WHAT THE TASK ASKS: Among the entries below, the lines from the one with "okay in itself, until" up to and including the one with "keywords: Workflow Automation" are to be restated exactly, without pictures.

EXTRACTED INFORMATION:

────────────────

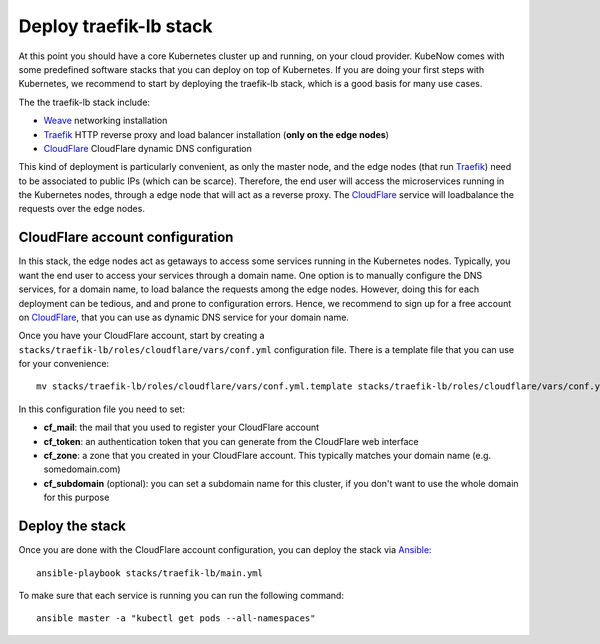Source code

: Deploy traefik-lb stack
=======================
At this point you should have a core Kubernetes cluster up and running, on your cloud provider. KubeNow comes with some predefined software stacks that you can deploy on top of Kubernetes. If you are doing your first steps with Kubernetes, we recommend to start by deploying the traefik-lb stack, which is a good basis for many use cases.

The the traefik-lb stack include:

- `Weave <http://weave.works>`_ networking installation
- `Traefik <http://traefik.io/>`_ HTTP reverse proxy and load balancer installation (**only on the edge nodes**)
- `CloudFlare <http://cloudflare.com>`_ CloudFlare dynamic DNS configuration

.. image:: https://github.com/mcapuccini/KubeNow/raw/master/architecture.png

This kind of deployment is particularly convenient, as only the master node, and the edge nodes (that run `Traefik <https://traefik.io/>`_) need to be associated to public IPs (which can be scarce). Therefore, the end user will access the microservices running in the Kubernetes nodes, through a edge node that will act as a reverse proxy. The `CloudFlare <http://cloudflare.com>`_ service will loadbalance the requests over the edge nodes.

CloudFlare account configuration
--------------------------------
In this stack, the edge nodes act as getaways to access some services running in the Kubernetes nodes. Typically, you want the end user to access your services through a domain name. One option is to manually configure the DNS services, for a domain name, to load balance the requests among the edge nodes. However, doing this for each deployment can be tedious, and and prone to configuration errors. Hence, we recommend to sign up for a free account on `CloudFlare <http://cloudflare.com>`_, that you can use as dynamic DNS service for your domain name.

Once you have your CloudFlare account, start by creating a ``stacks/traefik-lb/roles/cloudflare/vars/conf.yml`` configuration file. There is a template file that you can use for your convenience::

  mv stacks/traefik-lb/roles/cloudflare/vars/conf.yml.template stacks/traefik-lb/roles/cloudflare/vars/conf.yml

In this configuration file you need to set:

- **cf_mail**: the mail that you used to register your CloudFlare account
- **cf_token**: an authentication token that you can generate from the CloudFlare web interface
- **cf_zone**: a zone that you created in your CloudFlare account. This typically matches your domain name (e.g. somedomain.com)
- **cf_subdomain** (optional): you can set a subdomain name for this cluster, if you don't want to use the whole domain for this purpose

Deploy the stack
----------------
Once you are done with the CloudFlare account configuration, you can deploy the stack via `Ansible <http://ansible.com>`_::

  ansible-playbook stacks/traefik-lb/main.yml

To make sure that each service is running you can run the following command::

  ansible master -a "kubectl get pods --all-namespaces"
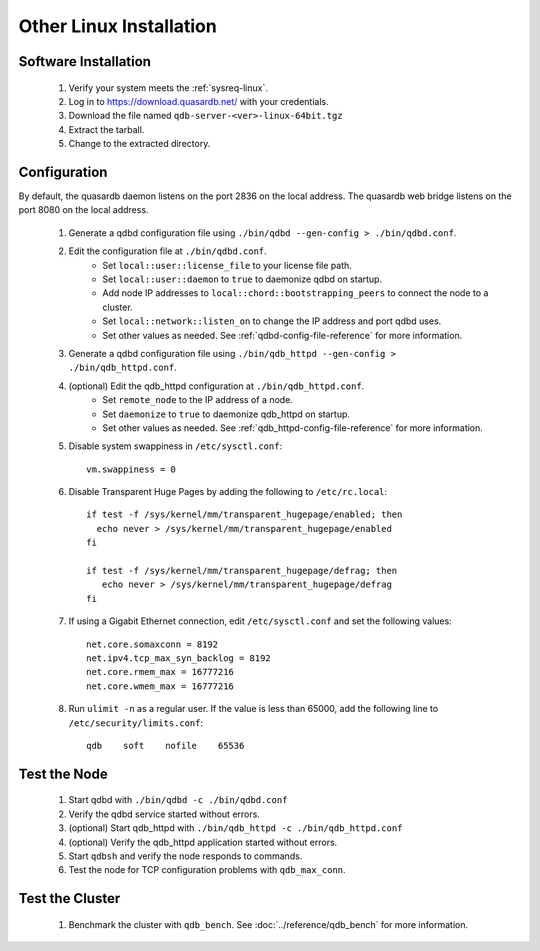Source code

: 
Other Linux Installation
========================

Software Installation
---------------------

 #. Verify your system meets the :ref:`sysreq-linux`.
 #. Log in to https://download.quasardb.net/ with your credentials.
 #. Download the file named ``qdb-server-<ver>-linux-64bit.tgz``
 #. Extract the tarball.
 #. Change to the extracted directory.

Configuration
-------------

By default, the quasardb daemon listens on the port 2836 on the local address. The quasardb web bridge listens on the port 8080 on the local address.

 #. Generate a qdbd configuration file using ``./bin/qdbd --gen-config > ./bin/qdbd.conf``.
 #. Edit the configuration file at ``./bin/qdbd.conf``.
     * Set ``local::user::license_file`` to your license file path.
     * Set ``local::user::daemon`` to ``true`` to daemonize qdbd on startup.
     * Add node IP addresses to ``local::chord::bootstrapping_peers`` to connect the node to a cluster.
     * Set ``local::network::listen_on`` to change the IP address and port qdbd uses.
     * Set other values as needed. See :ref:`qdbd-config-file-reference` for more information.
 #. Generate a qdbd configuration file using ``./bin/qdb_httpd --gen-config > ./bin/qdb_httpd.conf``.
 #. (optional) Edit the qdb_httpd configuration at ``./bin/qdb_httpd.conf``.
     * Set ``remote_node`` to the IP address of a node.
     * Set ``daemonize`` to ``true`` to daemonize qdb_httpd on startup.
     * Set other values as needed. See :ref:`qdb_httpd-config-file-reference` for more information.
 #. Disable system swappiness in ``/etc/sysctl.conf``::
         
         vm.swappiness = 0
         
 #. Disable Transparent Huge Pages by adding the following to ``/etc/rc.local``::
         
         if test -f /sys/kernel/mm/transparent_hugepage/enabled; then
           echo never > /sys/kernel/mm/transparent_hugepage/enabled
         fi
         
         if test -f /sys/kernel/mm/transparent_hugepage/defrag; then
            echo never > /sys/kernel/mm/transparent_hugepage/defrag
         fi
         
 #. If using a Gigabit Ethernet connection, edit ``/etc/sysctl.conf`` and set the following values::
         
         net.core.somaxconn = 8192
         net.ipv4.tcp_max_syn_backlog = 8192
         net.core.rmem_max = 16777216
         net.core.wmem_max = 16777216
         
 #. Run ``ulimit -n`` as a regular user. If the value is less than 65000, add the following line to ``/etc/security/limits.conf``::
         
         qdb    soft    nofile    65536


Test the Node
-------------

 #. Start qdbd with ``./bin/qdbd -c ./bin/qdbd.conf``
 #. Verify the qdbd service started without errors.
 #. (optional) Start qdb_httpd with ``./bin/qdb_httpd -c ./bin/qdb_httpd.conf``
 #. (optional) Verify the qdb_httpd application started without errors.
 #. Start ``qdbsh`` and verify the node responds to commands.
 #. Test the node for TCP configuration problems with ``qdb_max_conn``.


Test the Cluster
----------------

 #. Benchmark the cluster with ``qdb_bench``. See :doc:`../reference/qdb_bench` for more information.

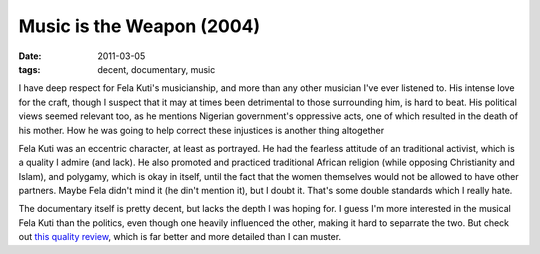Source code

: Music is the Weapon (2004)
==========================

:date: 2011-03-05
:tags: decent, documentary, music



I have deep respect for Fela Kuti's musicianship, and more than any
other musician I've ever listened to. His intense love for the craft,
though I suspect that it may at times been detrimental to those
surrounding him, is hard to beat. His political views seemed relevant
too, as he mentions Nigerian government's oppressive acts, one of which
resulted in the death of his mother. How he was going to help correct
these injustices is another thing altogether

Fela Kuti was an eccentric character, at least as portrayed. He had the
fearless attitude of an traditional activist, which is a quality I
admire (and lack). He also promoted and practiced traditional African
religion (while opposing Christianity and Islam), and polygamy, which is
okay in itself, until the fact that the women themselves would not be
allowed to have other partners. Maybe Fela didn't mind it (he din't
mention it), but I doubt it. That's some double standards which I really
hate.

The documentary itself is pretty decent, but lacks the depth I was
hoping for. I guess I'm more interested in the musical Fela Kuti than
the politics, even though one heavily influenced the other, making it
hard to separrate the two. But check out `this quality review`_, which
is far better and more detailed than I can muster.

.. _this quality review: http://www.amazon.com/review/R28YF6P9MDOEPS/ref=cm_cr_dp_perm?ie=UTF8&ASIN=B000079DF9&nodeID=130&tag=&linkCode=
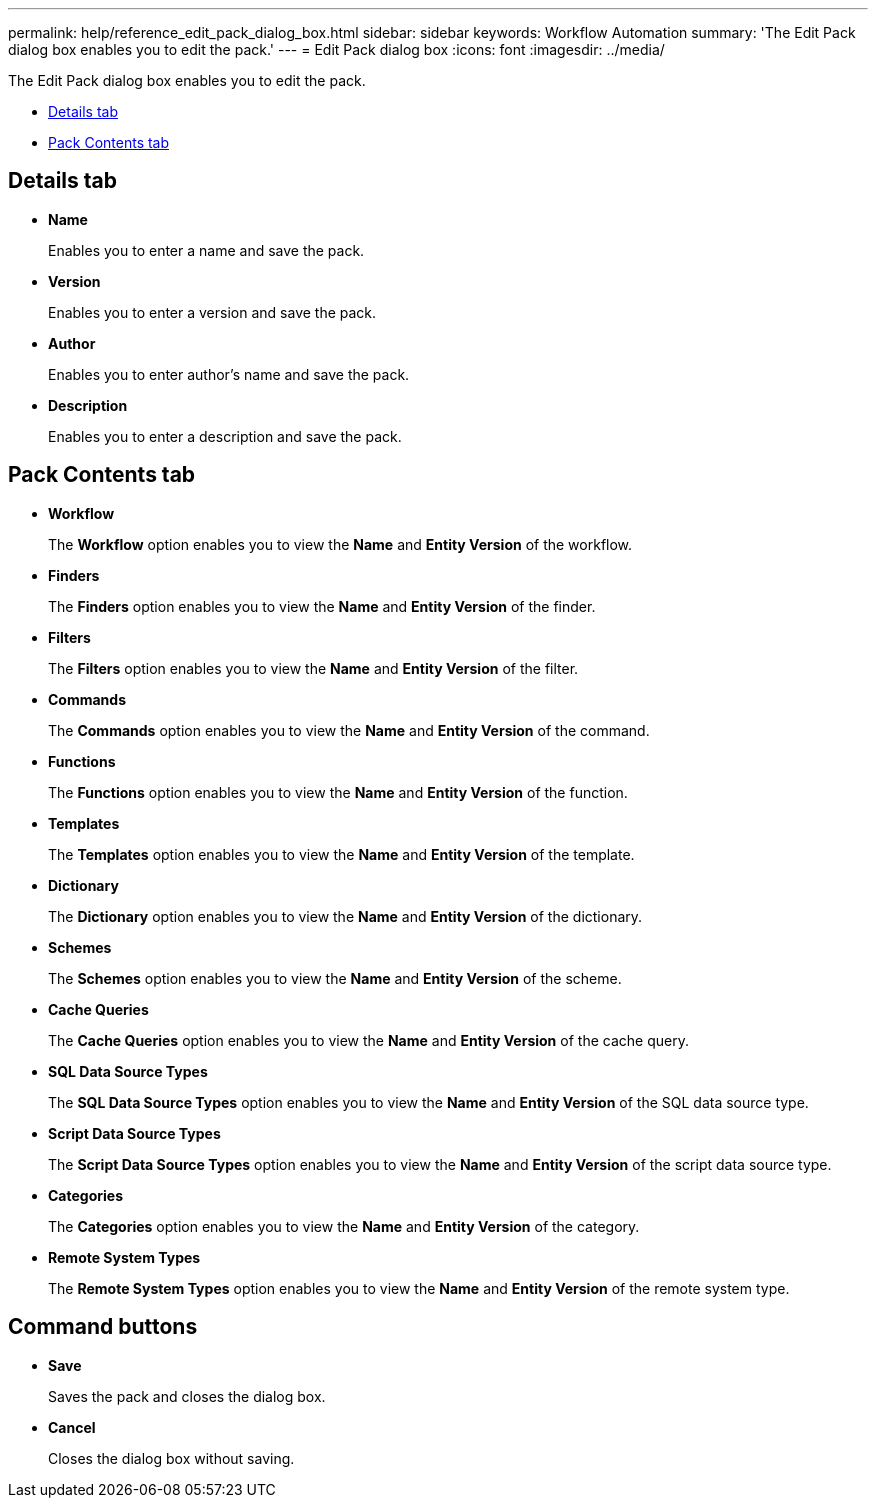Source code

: ---
permalink: help/reference_edit_pack_dialog_box.html
sidebar: sidebar
keywords: Workflow Automation
summary: 'The Edit Pack dialog box enables you to edit the pack.'
---
= Edit Pack dialog box
:icons: font
:imagesdir: ../media/

The Edit Pack dialog box enables you to edit the pack.

* <<SECTION_C2EE96889E4E41608A7DB372804AAC96,Details tab>>
* <<GUID-3F785577-E761-4A2C-9AEA-813CC85646D8,Pack Contents tab>>

== Details tab

* *Name*
+
Enables you to enter a name and save the pack.

* *Version*
+
Enables you to enter a version and save the pack.

* *Author*
+
Enables you to enter author's name and save the pack.

* *Description*
+
Enables you to enter a description and save the pack.

== Pack Contents tab

* *Workflow*
+
The *Workflow* option enables you to view the *Name* and *Entity Version* of the workflow.

* *Finders*
+
The *Finders* option enables you to view the *Name* and *Entity Version* of the finder.

* *Filters*
+
The *Filters* option enables you to view the *Name* and *Entity Version* of the filter.

* *Commands*
+
The *Commands* option enables you to view the *Name* and *Entity Version* of the command.

* *Functions*
+
The *Functions* option enables you to view the *Name* and *Entity Version* of the function.

* *Templates*
+
The *Templates* option enables you to view the *Name* and *Entity Version* of the template.

* *Dictionary*
+
The *Dictionary* option enables you to view the *Name* and *Entity Version* of the dictionary.

* *Schemes*
+
The *Schemes* option enables you to view the *Name* and *Entity Version* of the scheme.

* *Cache Queries*
+
The *Cache Queries* option enables you to view the *Name* and *Entity Version* of the cache query.

* *SQL Data Source Types*
+
The *SQL Data Source Types* option enables you to view the *Name* and *Entity Version* of the SQL data source type.

* *Script Data Source Types*
+
The *Script Data Source Types* option enables you to view the *Name* and *Entity Version* of the script data source type.

* *Categories*
+
The *Categories* option enables you to view the *Name* and *Entity Version* of the category.

* *Remote System Types*
+
The *Remote System Types* option enables you to view the *Name* and *Entity Version* of the remote system type.

== Command buttons

* *Save*
+
Saves the pack and closes the dialog box.

* *Cancel*
+
Closes the dialog box without saving.
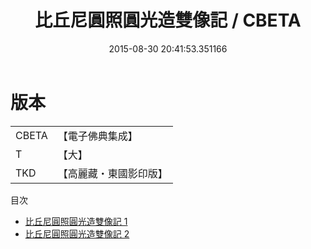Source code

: #+TITLE: 比丘尼圓照圓光造雙像記 / CBETA

#+DATE: 2015-08-30 20:41:53.351166
* 版本
 |     CBETA|【電子佛典集成】|
 |         T|【大】     |
 |       TKD|【高麗藏・東國影印版】|
目次
 - [[file:KR6k0028_001.txt][比丘尼圓照圓光造雙像記 1]]
 - [[file:KR6k0028_002.txt][比丘尼圓照圓光造雙像記 2]]
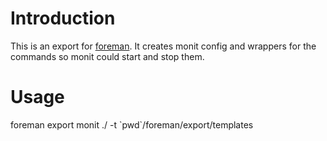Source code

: * Introduction
This is an export for [[https://github.com/ddollar/foreman/][foreman]]. It creates monit config and wrappers for the commands so
monit could start and stop them.

* Usage

  #+BEGIN_SRC: sh
  foreman export monit ./ -t `pwd`/foreman/export/templates
  #+END_SRC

────────────────

ANSWER TO THIS EXERCISE:
okay in itself, until the fact that the women themselves would not be
allowed to have other partners. Maybe Fela didn't mind it (he din't
mention it), but I doubt it. That's some double standards which I really
hate.

The documentary itself is pretty decent, but lacks the depth I was
hoping for. I guess I'm more interested in the musical Fela Kuti than
the politics, even though one heavily influenced the other, making it
hard to separrate the two. But check out `this quality review`_, which
is far better and more detailed than I can muster.

.. _this quality review: http://www.amazon.com/review/R28YF6P9MDOEPS/ref=cm_cr_dp_perm?ie=UTF8&ASIN=B000079DF9&nodeID=130&tag=&linkCode=
Source code

: ---
permalink: help/reference_edit_pack_dialog_box.html
sidebar: sidebar
keywords: Workflow Automation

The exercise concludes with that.